Long-running UA logo under Transamerica ownership.
For years, the names of James Bond and United Artists went together.
The studio, founded in 1919, brought Ian Fleming's gentleman spy to theater screens from 1962 to 1981.
UA was founded by Mary Pickford, Charlie Chaplin, D.W. Griffith, and Douglas Fairbanks. The artists wanted to take more control over business matters.
After decades, UA struggled. A new business team led by Arthur Krim and Robert Benjamin, took command in 1951. The new group had UA act, essentially, as a bank for producers. UA didn't have a physical studio, the way other studios did.
The Krim-led UA released such movies as The African Queen, High Noon, The Magnificent Seven, West Side Story, and other movies. In 1961, the UA executives cut a deal with Albert R. Broccoli and Harry Saltzman to begin a series of James Bond films, based on rights Saltzman had acquired on option. The deal was reached as Saltzman's option was running out.
In 1967, UA sold itself to Transamerica Corp., a financial conglomerate. Transamerica kept the UA management team aboard. UA movies now had a logo that said, "United Artists, Entertainment from Transamerica Corporation."
In the later years of Transamerica ownership, Krim's team fled. Steven Bach, an executive promoted to replace one of the departures, wrote a 1985 book called Final Cut. Among other things, Bach wrote, some at Transamerica at one point wanted to change the name of the studio to Transamerica Studios.
Even after UA was purchased by MGM from Transamerica in 1981, the United Artists name persisted. At times, the company was billed as MGM-UA. After a long legal fight between Eon Productions and MGM that prevented 007 movies from coming out, GoldenEye was released under the United Artists label in 1995. Ditto for Tomorrow Never Dies in 1997.
In 1999, however, MGM mostly retired the United Artists brand. (The 2008 Tom Cruise movie Valkyrie would be distributed under the UA name.) The World Is Not Enough (1999) was released as an MGM movie.
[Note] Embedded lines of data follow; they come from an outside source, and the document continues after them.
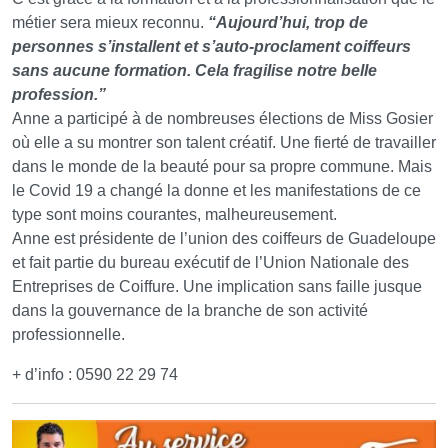
métier sera mieux reconnu.
“Aujourd’hui, trop de
personnes s’installent et s’auto-proclament coiffeurs
sans aucune formation. Cela fragilise notre belle
profession.”
Anne a participé à de nombreuses élections de Miss Gosier
où elle a su montrer son talent créatif. Une fierté de travailler
dans le monde de la beauté pour sa propre commune. Mais
le Covid 19 a changé la donne et les manifestations de ce
type sont moins courantes, malheureusement.
Anne est présidente de l’union des coiffeurs de Guadeloupe
et fait partie du bureau exécutif de l’Union Nationale des
Entreprises de Coiffure. Une implication sans faille jusque
dans la gouvernance de la branche de son activité
professionnelle.
+ d’info : 0590 22 29 74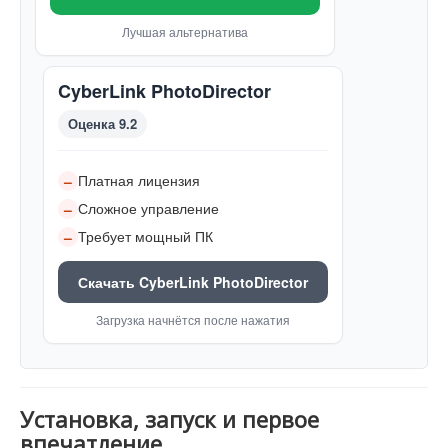
Лучшая альтернатива
CyberLink PhotoDirector
Оценка 9.2
Платная лицензия
–
Сложное управление
–
Требует мощный ПК
–
Скачать CyberLink PhotoDirector
Загрузка начнётся после нажатия
Установка, запуск и первое
впечатление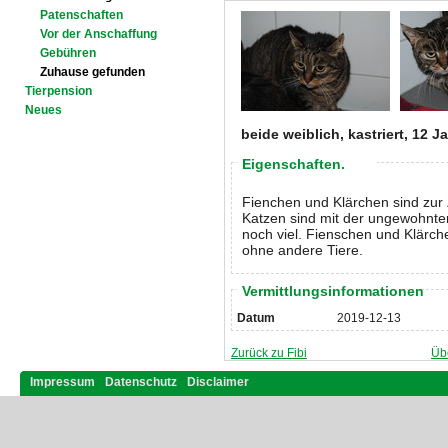
Patenschaften
Vor der Anschaffung
Gebühren
Zuhause gefunden
Tierpension
Neues
beide weiblich, kastriert, 12 J
Eigenschaften.
Fienchen und Klärchen sind zur 
Katzen sind mit der ungewohnten
noch viel. Fienschen und Klärch
ohne andere Tiere.
Vermittlungsinformationen
Datum
2019-12-13
Zurück zu Fibi
Üb
Impressum
Datenschutz
Disclaimer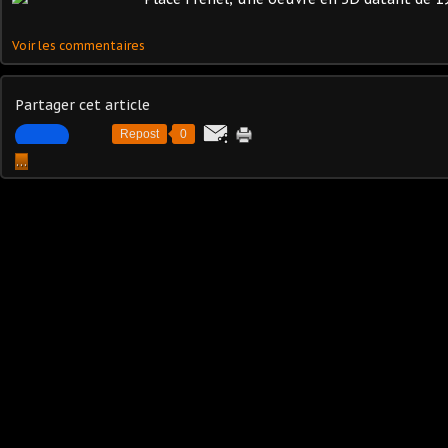
Voir les commentaires
Partager cet article
Repost
0
…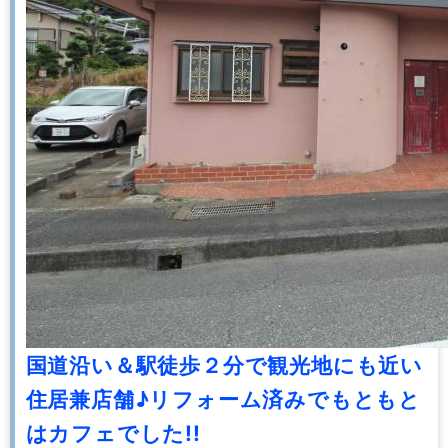
国道沿い＆駅徒歩２分で観光地にも近い
住居兼店舗♪リフォーム済みでもともと
はカフェでした!!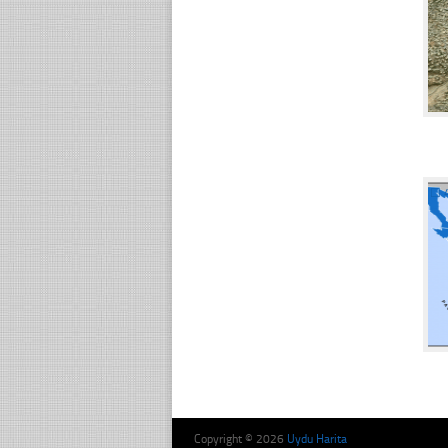
☐
Copyright © 2026
Uydu Harita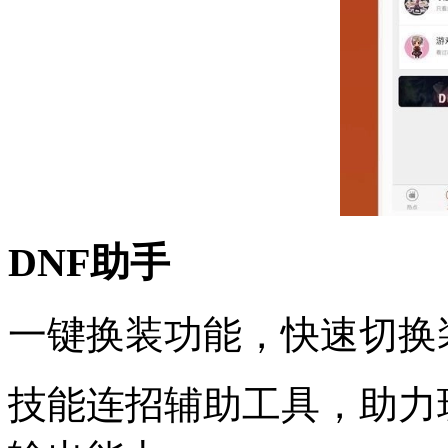
DNF助手
一键换装功能，快速切换
技能连招辅助工具，助力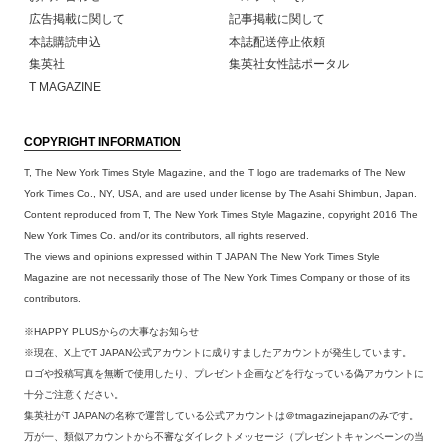
広告掲載に関して
記事掲載に関して
本誌購読申込
本誌配送停止依頼
集英社
集英社女性誌ポータル
T MAGAZINE
COPYRIGHT INFORMATION
T, The New York Times Style Magazine, and the T logo are trademarks of The New
York Times Co., NY, USA, and are used under license by The Asahi Shimbun, Japan.
Content reproduced from T, The New York Times Style Magazine, copyright 2016 The
New York Times Co. and/or its contributors, all rights reserved.
The views and opinions expressed within T JAPAN The New York Times Style
Magazine are not necessarily those of The New York Times Company or those of its
contributors.
※HAPPY PLUSからの大事なお知らせ
※現在、X上でT JAPAN公式アカウントに成りすましたアカウントが発生しています。
ロゴや投稿写真を無断で使用したり、プレゼント企画などを行なっている偽アカウントに
十分ご注意ください。
集英社がT JAPANの名称で運営している公式アカウントは＠tmagazinejapanのみです。
万が一、類似アカウントから不審なダイレクトメッセージ（プレゼントキャンペーンの当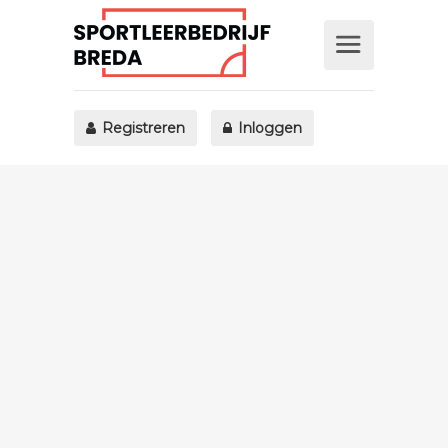
Registreren
Inloggen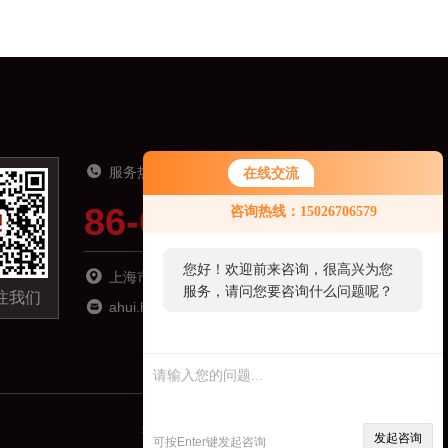
服务热线
在线交流
86-021-51691919
咨询热线：15026706579
您好！欢迎前来咨询，很高兴为您
上海市松江区南乐路1276弄115号8号楼6楼
服务，请问您要咨询什么问题呢？
注我们
ahui.hu@zhyqsensor.com
技术支持：
制药网
管理登录
sitemap.xml
发起咨询
可按Enter键发起咨询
The MGM logo at the start of film celebrated MGM's 75th anniversary. The term "United Artists Corp." showed up in some Bond film copyright notices.
MGM suffered various financial setbacks despite being involved with Bond. MGM filed for bankruptcy in 2010. That delayed production for 2012's Skyfall.
MGM was a shadow of its glory days. It relied on Sony's Columbia Pictures to distribute four Bond films from 2006 to 2015. In 2017, MGM and Annapurna created a joint venture to release each other's movies in the U.S.
In 2019, that joint venture took the name United Artists Releasing. The announcement of that name change took place on the 100th anniversary of the founding of the original United Artists.
For long-time Bond fans, it was a taste of nostalgia. The UA label -- albeit, in a very diluted way -- was again associated with the film Bond.
For a time.
No Time to Die in 2021, Eon's most recent Bond movie, was released in the U.S. by United Artists Releasing. However, Amazon bought MGM in 2021, In early 2023, MGM absorbed United Artists Releasing under Amazon ownership.
As stated before, the names of James Bond and United Artists went together for a long time. But no longer, or so it seems. This may be the final divorce.